With all people ages 16 and up now eligible for COVID-19 vaccination throughout the United States and adults and older teens getting vaccinated throughout the world, you might be wondering what’s happening with children and COVID-19. You may be wondering whether the perspective on pediatric COVID-19 is changing, with schools reopening, yet with with government approvals for pediatric vaccination lagging behind the approvals that have allowed immunization of adults to advance rapidly.
As far as the risk goes for children who become infected with SARS-CoV2 (the virus that causes COVID-19), as during the early months of the pandemic, children still appear to be a much lower risk of developing disease and severe disease compared with adults, especially older adults. Generally, when children do develop symptoms, they are mild, cold-like symptoms. However, the percentage of infected children who develop severe disease is not zero. It is difficult for health authorities to work out the exact number, because, as with adults, many children with an asymptomatic SARS-CoV2 infection do not get tested, so their positive status is not recorded, but a small percentage of infected children —below 1 percent and probably below 0.1 percent (1 per 1,000) in school aged children, and still much lower in very young children— develop a complication called multi-system inflammatory syndrome in children (MISC, or MIS-C). When first described last year as a complication of SARS-CoV2 in children, MISC was thought to parallel a condition called Kawasaki disease, featuring fever, rash, peeling skin, and inflammation of medium-sized blood vessels. Over time, pediatricians came to see MISC as a separate entity from Kawasaki disease, although there is overlap between the two conditions in very young children, in whom MISC is very rare anyway in comparison with school aged children.
By definition, MISC involves inflammatory complications of at least two organ systems, the most common two affected systems being the cardiovascular and gastrointestinal. MISC must be suspected and ruled out in a child who tests positive for SARS-CoV2, or who has suffered a SARS-CoV2 infection within the past month, who presents with symptoms and signs, such as fever (more than 24 hours), abdominal symptoms (pain, vomiting, and/or diarrhea), low blood pressure, rapid breathing, rapid heartbeat, rash, swollen lymph nodes, conjunctivitis (red eyes), and fatigue, and it need not be all of these together. Because the cardiovascular system is one of the systems that can be affected, it is possible that the child’s blood pressure can plummet, leading to shock. All such cases require admission to a pediatric intensive care unit (PICU), as do many of the cases of MISC without extreme cardiovascular effects. Fatal outcomes are possible in cases of MISC that are not recognized early and treated. Whereas the adult deaths from COVID-19 number on the multiple hundreds of thousands in the United States, pediatric deaths number in the hundreds, most of those being in older children and teens.
To explain why symptomatic COVID-19, especially severe COVID-19, is increasingly rare with decreasing age, scientists have hypothesized that perhaps young children have fewer ACE-2 receptors on their body cells, especially on the cells of the air sacs in the lungs, where the virus enters the circulation. As we have discussed in previous posts, ACE-2 is a protein that many types of body cells display on the outer surface of their cell membranes. Using the spike protein that projects from their surrounding coats, SARS-CoV2 viral particles attach to the ACE-2 and utilize it to invade the cell. This not only spreads the virus through various body tissues, but distracts the ACE-2 from doing its normal job, leading to various symptoms.

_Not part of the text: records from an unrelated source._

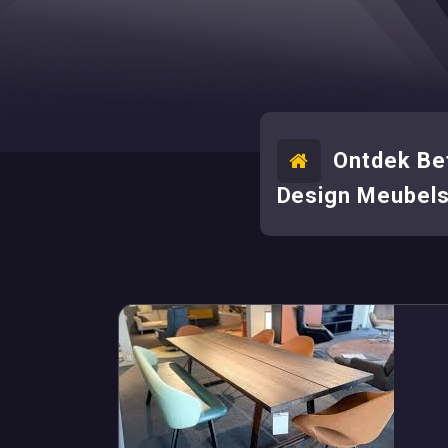
Ontdek Bet
Design Meubels 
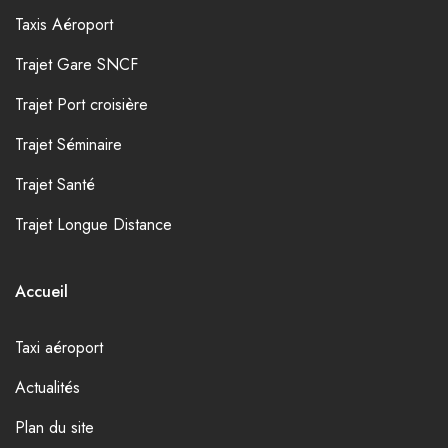
Taxis Aéroport
Trajet Gare SNCF
Trajet Port croisière
Trajet Séminaire
Trajet Santé
Trajet Longue Distance
Accueil
Taxi aéroport
Actualités
Plan du site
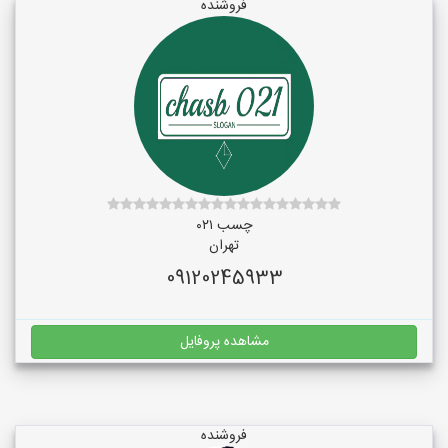
فروشنده
چسب ۰۲۱
تهران
09120245933
مشاهده پروفایل
فروشنده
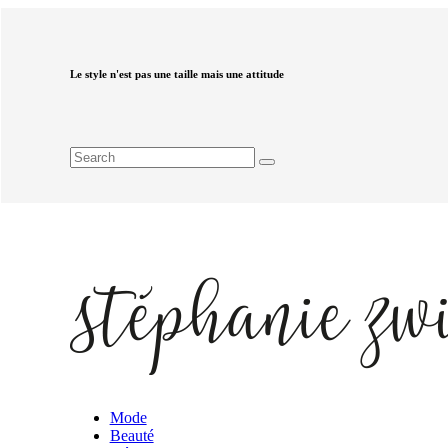
Le style n'est pas une taille mais une attitude
Mode
Beauté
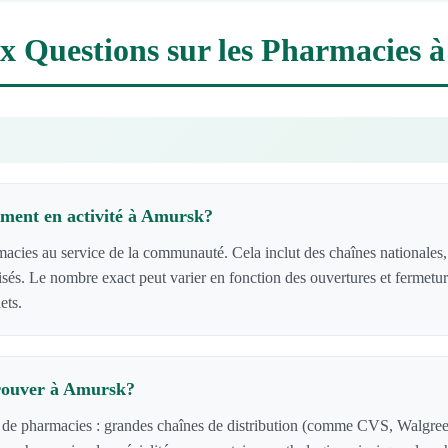
ux Questions sur les Pharmacies 
ment en activité à Amursk?
es au service de la communauté. Cela inclut des chaînes nationales, 
lisés. Le nombre exact peut varier en fonction des ouvertures et fermetu
ets.
trouver à Amursk?
 de pharmacies : grandes chaînes de distribution (comme CVS, Walgreen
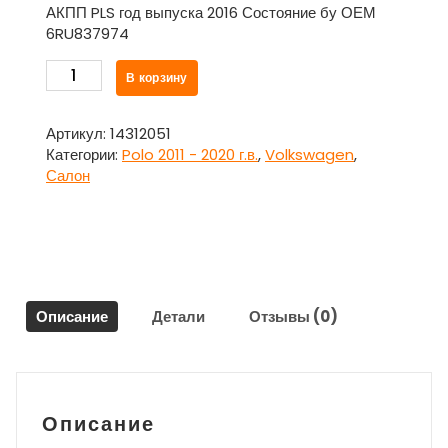
АКПП PLS год выпуска 2016 Состояние бу ОЕМ
6RU837974
Количество
В корзину
товара
Накладка
внутренняя
Артикул:
14312051
зеркала
Категории:
Polo 2011 - 2020 г.в.
,
Volkswagen
,
без
Салон
динамика
правая
Фольксваген
Поло
/
Volkswagen
Описание
Детали
Отзывы (0)
Polo
2011
–
2020
г.в.
Описание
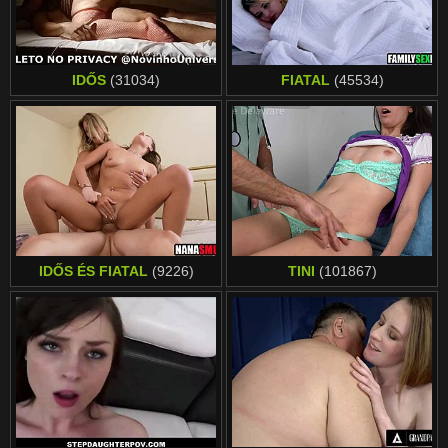
IDŐS
(31034)
FIATAL
(45534)
IDŐS ÉS FIATAL
(9226)
TINI
(101867)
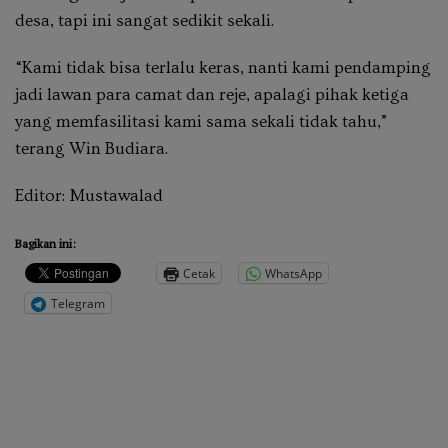
desa, tapi ini sangat sedikit sekali.
“Kami tidak bisa terlalu keras, nanti kami pendamping
jadi lawan para camat dan reje, apalagi pihak ketiga
yang memfasilitasi kami sama sekali tidak tahu,”
terang Win Budiara.
Editor: Mustawalad
Bagikan ini:
Cetak
WhatsApp
Telegram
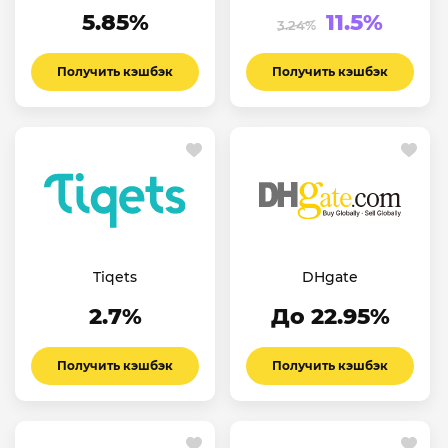
5.85%
11.5%
3.24%
Получить кэшбэк
Получить кэшбэк
Tiqets
DHgate
2.7%
До 22.95%
Получить кэшбэк
Получить кэшбэк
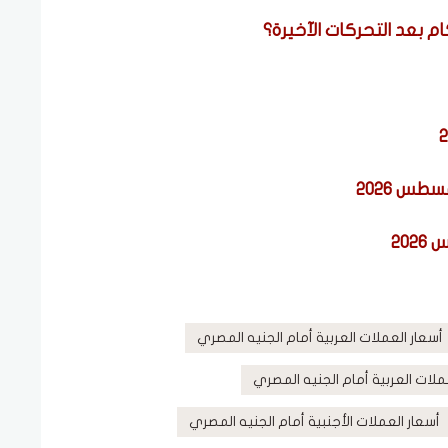
أسعار العملات العربية أمام الجنيه المصري
ملات العربية أمام الجنيه المصري
أسعار العملات الأجنبية أمام الجنيه المصري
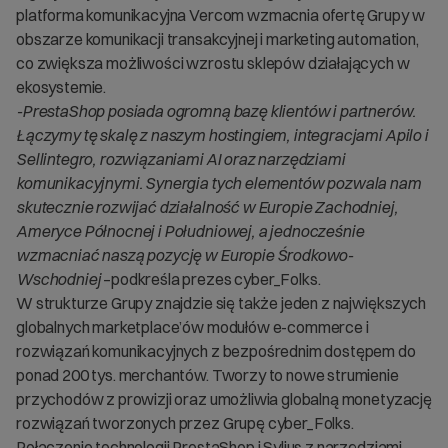
platforma komunikacyjna Vercom wzmacnia ofertę Grupy w
obszarze komunikacji transakcyjnej i marketing automation,
co zwiększa możliwości wzrostu sklepów działających w
ekosystemie.
-PrestaShop posiada ogromną bazę klientów i partnerów.
Łączymy tę skalę z naszym hostingiem, integracjami Apilo i
Sellintegro, rozwiązaniami AI oraz narzędziami
komunikacyjnymi. Synergia tych elementów pozwala nam
skutecznie rozwijać działalność w Europie Zachodniej,
Ameryce Północnej i Południowej, a jednocześnie
wzmacniać naszą pozycję w Europie Środkowo-
Wschodniej
–podkreśla prezes cyber_Folks.
W strukturze Grupy znajdzie się także jeden z największych
globalnych marketplace’ów modułów e-commerce i
rozwiązań komunikacyjnych z bezpośrednim dostępem do
ponad 200 tys. merchantów. Tworzy to nowe strumienie
przychodów z prowizji oraz umożliwia globalną monetyzację
rozwiązań tworzonych przez Grupę cyber_Folks.
Połączenie technologii PrestaShop i Sylius z narzędziami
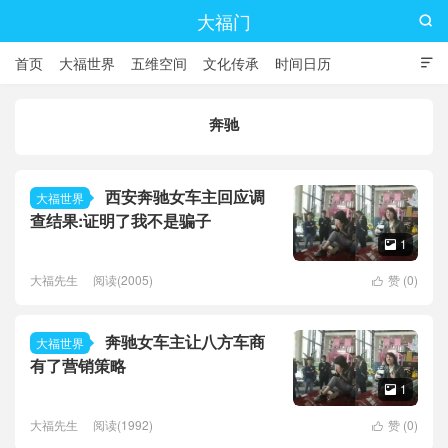
大福门

首页
大福世界
五维空间
文化传承
时间日历

奔驰
西安奔驰女车主回应调
大福世界
查结果:证明了我不是骗子
1

大福先生
阅读(2005)
赞 (
0
)

奔驰女车主让八方车商
大福世界
有了营销策略
1

大福先生
阅读(1992)
赞 (
0
)

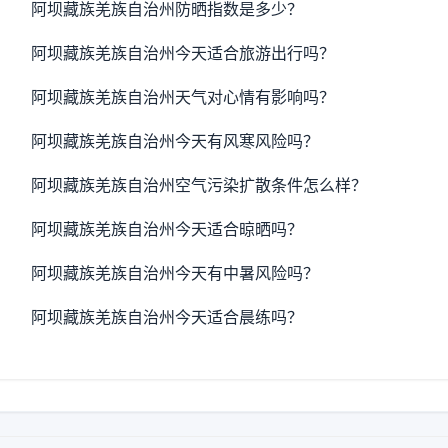
阿坝藏族羌族自治州防晒指数是多少？
阿坝藏族羌族自治州今天适合旅游出行吗？
阿坝藏族羌族自治州天气对心情有影响吗？
阿坝藏族羌族自治州今天有风寒风险吗？
阿坝藏族羌族自治州空气污染扩散条件怎么样？
阿坝藏族羌族自治州今天适合晾晒吗？
阿坝藏族羌族自治州今天有中暑风险吗？
阿坝藏族羌族自治州今天适合晨练吗？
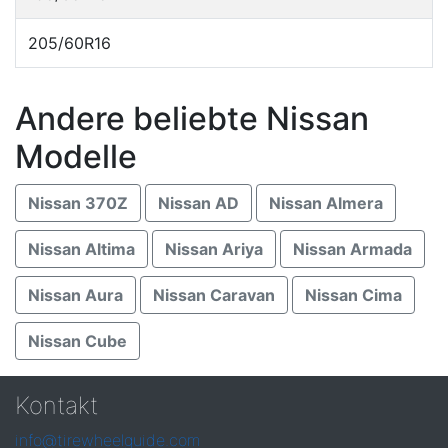
205/60R16
Andere beliebte Nissan
Modelle
Nissan 370Z
Nissan AD
Nissan Almera
Nissan Altima
Nissan Ariya
Nissan Armada
Nissan Aura
Nissan Caravan
Nissan Cima
Nissan Cube
Kontakt
info@tirewheelguide.com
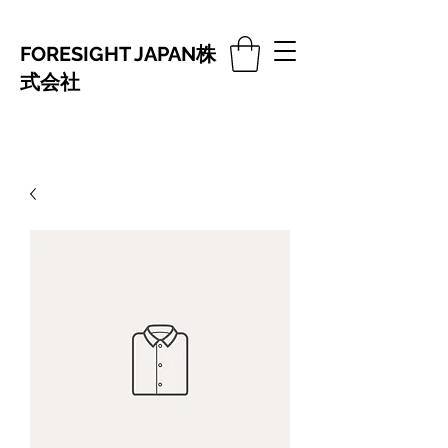
FORESIGHT JAPAN株
式会社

Given the fact that children can get severely ill and possibly die from SARS-CoV2, plus the fact that children, especially older children and teens, can spread the virus as easily as adults can, the number of pediatric cases is expected to rise as schools continue to re-open, many of them in hybrid mode. However, the vaccines are poised to help. At the time that I’m writing this in late April, the Pfizer-BioNtech vaccine is waiting for the US Food and Drug Administration (FDA) to extend the emergency use authorization from age 16+ down to age 12+, which would allow most middle school and all high school students to be vaccinated. This is based on clinical trial data showing the Pfizer-BioNtech to be 100 percent effective in the 12-15 year age group (which is even higher than in adults). Meanwhile, the Moderna and Johnson and Johnson (Janssen) vaccines, both of which are authorized in ages 18+, have been in clinical trials in the 12-17 year age group. Of these two vaccines, we can expect that Moderna will receive an EUA extension down to age 12, not long after the Pfizer-BioNtech receives it. As for the Janssen vaccine, the FDA and the US Centers for Disease Control and Prevention (CDC) have ended the pause, so we can expect that it will follow Moderna in receiving an EUA extension down to age 12. Soon, we may also be hearing about a possible EUA for adults to receive the Novavax vaccine, which we also have discussed in a previous post. As for younger children, COVID-19 vaccine trials are in progress in children ages 11 years down to six months, but they are not as far along as the trials for ages 12+, so it will be many months before grade school children are able to be vaccinated.